Nous pouffâmes, nous avions besoin de rire et cette petite grande roue nous en offrait l’occasion. Arrivés chez grand-père, nous le trouvâmes assis dans son fauteuil, le déambulateur était relégué dans un coin, le vieil homme semblait tout ratatiné par la tristesse. L’absence de notre grand-mère l’accablait. Il était malgré tout content de nous voir.

« Tu sais qu’ils ont installé une grande roue sur la place de la mairie » lui dis-je.
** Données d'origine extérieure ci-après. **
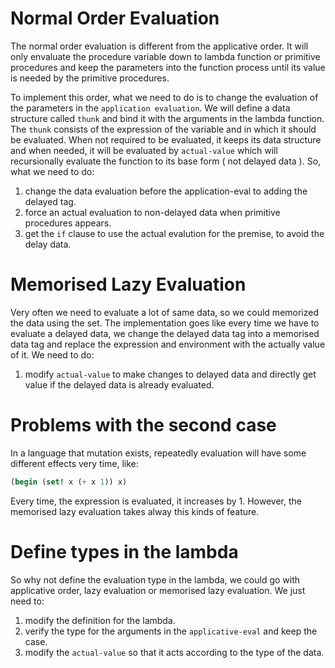 * Normal Order Evaluation
The normal order evaluation is different from the applicative order. It will only envaluate the procedure variable down to lambda function or primitive procedures and keep the parameters into the function process until its value is needed by the primitive procedures.

To implement this order, what we need to do is to change the evaluation of the parameters in the =application evaluation=. We will define a data structure called =thunk= and bind it with the arguments in the lambda function. The =thunk= consists of the expression of the variable and in which it should be evaluated. When not required to be evaluated, it keeps its data structure and when needed, it will be evaluated by =actual-value= which will recursionally evaluate the function to its base form ( not delayed data ). So, what we need to do:

1. change the data evaluation before the application-eval to adding the delayed tag.
2. force an actual evaluation to non-delayed data when primitive procedures appears.
3. get the =if= clause to use the actual evalution for the premise, to avoid the delay data.

* Memorised Lazy Evaluation
Very often we need to evaluate a lot of same data, so we could memorized the data using the set. The implementation goes like every time we have to evaluate a delayed data, we change the delayed data tag into a memorised data tag and replace the expression and environment with the actually value of it. We need to do:

1. modify =actual-value= to make changes to delayed data and directly get value if the delayed data is already evaluated.

* Problems with the second case
In a language that mutation exists, repeatedly evaluation will have some different effects very time, like:
#+BEGIN_SRC Scheme
(begin (set! x (+ x 1)) x)
#+END_SRC
Every time, the expression is evaluated, it increases by 1. However, the memorised lazy evaluation takes alway this kinds of feature.

* Define types in the lambda
So why not define the evaluation type in the lambda, we could go with applicative order, lazy evaluation or memorised lazy evaluation.
We just need to:

1. modify the definition for the lambda.
2. verify the type for the arguments in the =applicative-eval= and keep the case.
3. modify the =actual-value= so that it acts according to the type of the data.
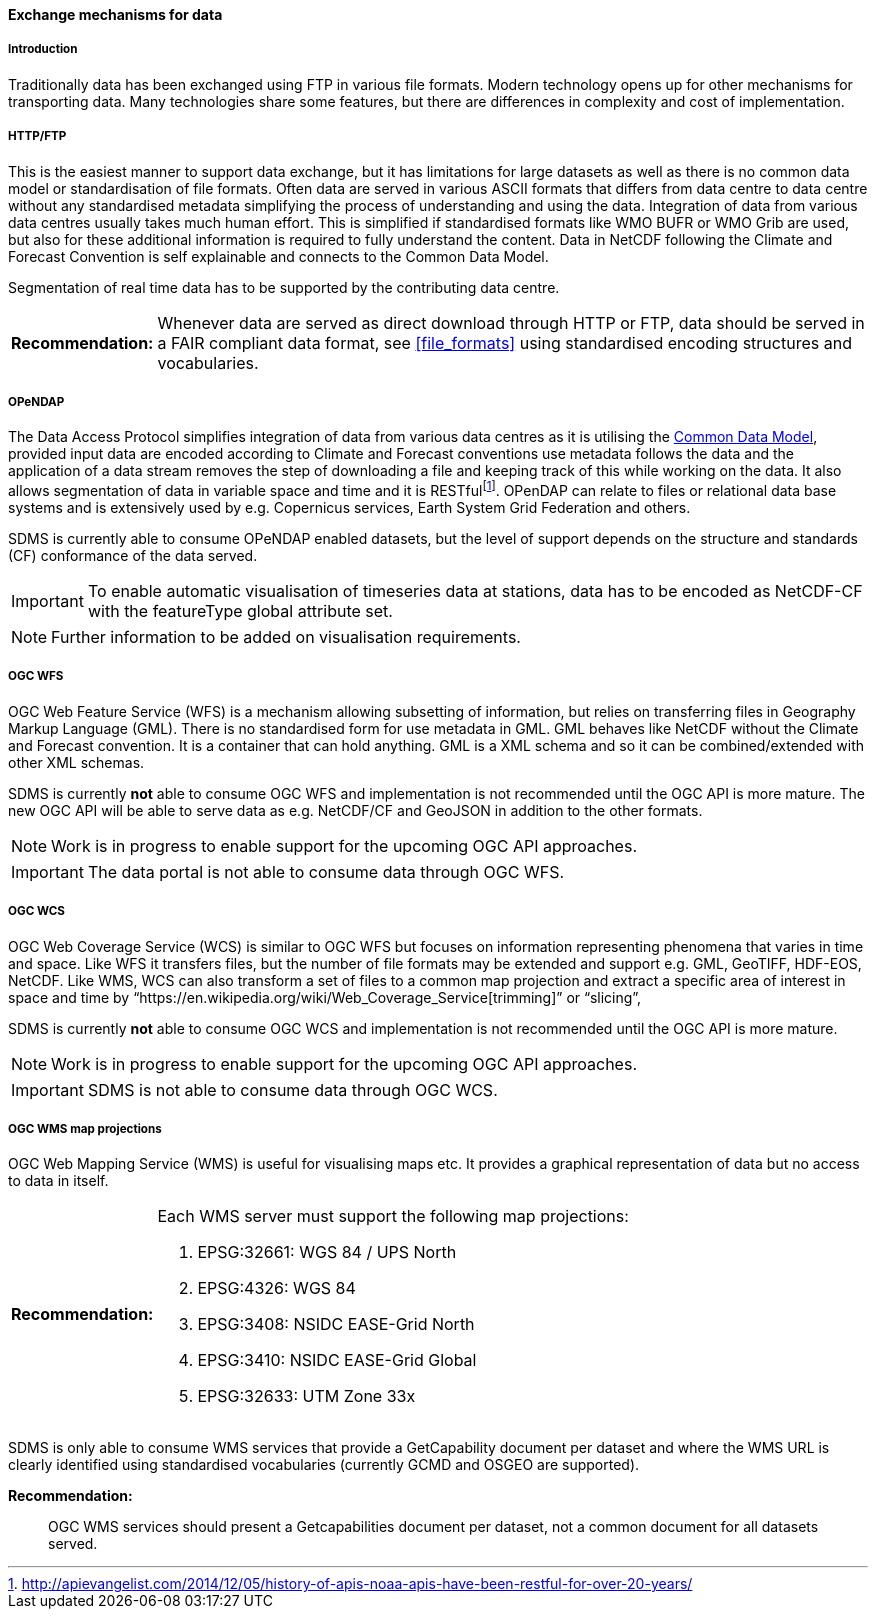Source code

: [[exchange-mechanisms-for-data]]
==== Exchange mechanisms for data

[[introduction-2]]
===== Introduction

Traditionally data has been exchanged using FTP in various file formats.  Modern technology opens up for other mechanisms for transporting data.  Many technologies share some features, but there are differences in complexity and cost of implementation.

[[httpftp]]
===== HTTP/FTP

This is the easiest manner to support data exchange, but it has limitations for large datasets as well as there is no common data model or standardisation of file formats. Often data are served in various ASCII formats that differs from data centre to data centre without any standardised metadata simplifying the process of understanding and using the data. Integration of data from various data centres usually takes much human effort. This is simplified if standardised formats like WMO BUFR or WMO Grib are used, but also for these additional information is required to fully understand the content. Data in NetCDF following the Climate and Forecast Convention is self explainable and connects to the Common Data Model.

Segmentation of real time data has to be supported by the contributing data centre.

[horizontal]
*Recommendation:*::
Whenever data are served as direct download through HTTP or FTP, data should be served in a FAIR compliant data format, see <<file_formats>> using standardised encoding structures and vocabularies.

[[opendap]]
===== OPeNDAP

The Data Access Protocol simplifies integration of data from various data centres as it is utilising the http://www.unidata.ucar.edu/software/thredds/current/netcdf-java/CDM/[Common Data Model], provided input data are encoded according to Climate and Forecast conventions use metadata follows the data and the application of a data stream removes the step of downloading a file and keeping track of this while working on the data. It also allows segmentation of data in variable space and time and it is RESTfulfootnote:[http://apievangelist.com/2014/12/05/history-of-apis-noaa-apis-have-been-restful-for-over-20-years/].  OPenDAP can relate to files or relational data base systems and is extensively used by e.g. Copernicus services, Earth System Grid Federation and others.

SDMS is currently able to consume OPeNDAP enabled datasets, but the level of support depends on the structure and standards (CF) conformance of the data served.

IMPORTANT: To enable automatic visualisation of timeseries data at stations, data has to be encoded as NetCDF-CF with the featureType global attribute set.

NOTE: Further information to be added on visualisation requirements.

[[ogc-wfs]]
===== OGC WFS

OGC Web Feature Service (WFS) is a mechanism allowing subsetting of information, but relies on transferring files in Geography Markup Language (GML). There is no standardised form for use metadata in GML.  GML behaves like NetCDF without the Climate and Forecast convention. It is a container that can hold anything. GML is a XML schema and so it can be combined/extended with other XML schemas.

SDMS is currently *not* able to consume OGC WFS and implementation is not recommended until the OGC API is more mature. The new OGC API will be able to serve data as e.g. NetCDF/CF and GeoJSON in addition to the other formats.

NOTE: Work is in progress to enable support for the upcoming OGC API approaches.

IMPORTANT: The data portal is not able to consume data through OGC WFS.

[[ogc-wcs]]
===== OGC WCS

OGC Web Coverage Service (WCS) is similar to OGC WFS but focuses on information representing phenomena that varies in time and space. Like WFS it transfers files, but the number of file formats may be extended and support e.g. GML, GeoTIFF, HDF-EOS, NetCDF. Like WMS, WCS can also transform a set of files to a common map projection and extract a specific area of interest in space and time by “https://en.wikipedia.org/wiki/Web_Coverage_Service[trimming]” or “slicing”,

SDMS is currently *not* able to consume OGC WCS and implementation is not recommended until the OGC API is more mature. 

NOTE: Work is in progress to enable support for the upcoming OGC API approaches.

IMPORTANT: SDMS is not able to consume data through OGC WCS.

[[ogc-wms-map-projections]]
===== OGC WMS map projections

OGC Web Mapping Service (WMS) is useful for visualising maps etc. It provides a graphical representation of data but no access to data in itself.

[horizontal]
*Recommendation:*::
Each WMS server must support the following map projections:

1.  EPSG:32661: WGS 84 / UPS North
2.  EPSG:4326: WGS 84
3.  EPSG:3408: NSIDC EASE-Grid North
4.  EPSG:3410: NSIDC EASE-Grid Global
5.  EPSG:32633: UTM Zone 33x

SDMS is only able to consume WMS services that provide a GetCapability document per dataset and where the WMS URL is clearly identified using standardised vocabularies (currently GCMD and OSGEO are supported).

*Recommendation:*::
OGC WMS services should present a Getcapabilities document per dataset, not a common document for all datasets served.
« La plus petite des grandes roues ! » ironisa Zoé

« Ah bon » dit grand-père. Il n’était pas très causant. Après un moment, il ajouta « j’aimais bien ça… faire un tour de grande roue ». Son regard s’était illuminé tout d’un coup.

Il ne fallait pas le dire deux fois, une seconde nous suffit pour nous consulter du regard et nous mettre en action.

« Où est ton manteau Papi ? », demanda Zoé.

« Je prends le plaid, ajouta Maxence en joignant le geste à la parole, faudrait pas que tu attrapes froid ».

Docile, grand-père s’est laissé faire. Nous l’avons aidé à se lever et à s’installer dans le fauteuil roulant qu’il utilise désormais pour se déplacer. Il nous a demandé sa gapette, l’a vissée sur sa tête et nous sommes partis. En l’espace d’un instant, nous avions retrouvé notre enthousiasme d’enfant.

En chemin, grand-père raconta ses souvenirs. Grand-mère adorait cette attraction, il l’avait emmenée à celle du Jardin des Tuileries, et puis à celle de la foire du Trône à Nation avant que celle-ci ne déménage sur la pelouse de  Reuilly.

« Vous aviez raison les canailles, elle n’est pas bien grande cette grande roue ! » s’exclama grand-père quand nous arrivâmes sur la place Jean Jaurès. Après avoir payé nos places, nous avons avancé le fauteuil de grand-père jusqu’à la nacelle. Quand il fut installé bien au chaud sous le plaid, nous rangeâmes le fauteuil à côté de la caravane du forain.

« C’est parti » dit grand-père en souriant alors que la nacelle montait dans le ciel.

Nous avons ri et plaisanté pendant tout notre voyage. Nous ne voyions pas bien loin mais l’imagination était au rendez-vous.

« J’ai vu la Tour Eiffel » dit Zoé

« Et moi le Panthéon » ajouta Maxence.

« Regardez, on voit jusqu’en Amérique. J’aperçois la flamme de la Statue de la liberté » dit grand-père. Nous éclatâmes de rire.

En sortant du manège, grand-père avait les joues rosies par le froid et le plaisir.

« Maintenant direction le troquet, dit-il, c’est ma tournée ».

Quand nous l’avons ramené chez lui, grand-père était fatigué mais un peu moins ratatiné dans son fauteuil. Des étoiles brillaient dans ses yeux.

Chaque année, nous nous retrouvons Maxence, Zoé et moi à quelques jours de Noël. La petite grande roue est toujours là, elle semble nous attendre. Même si grand-père n’est plus là nous ne manquons jamais le rendez-vous. D’ailleurs maintenant, des petites canailles aussi turbulentes que nous l’étions à leur âge ne nous le permettraient pas.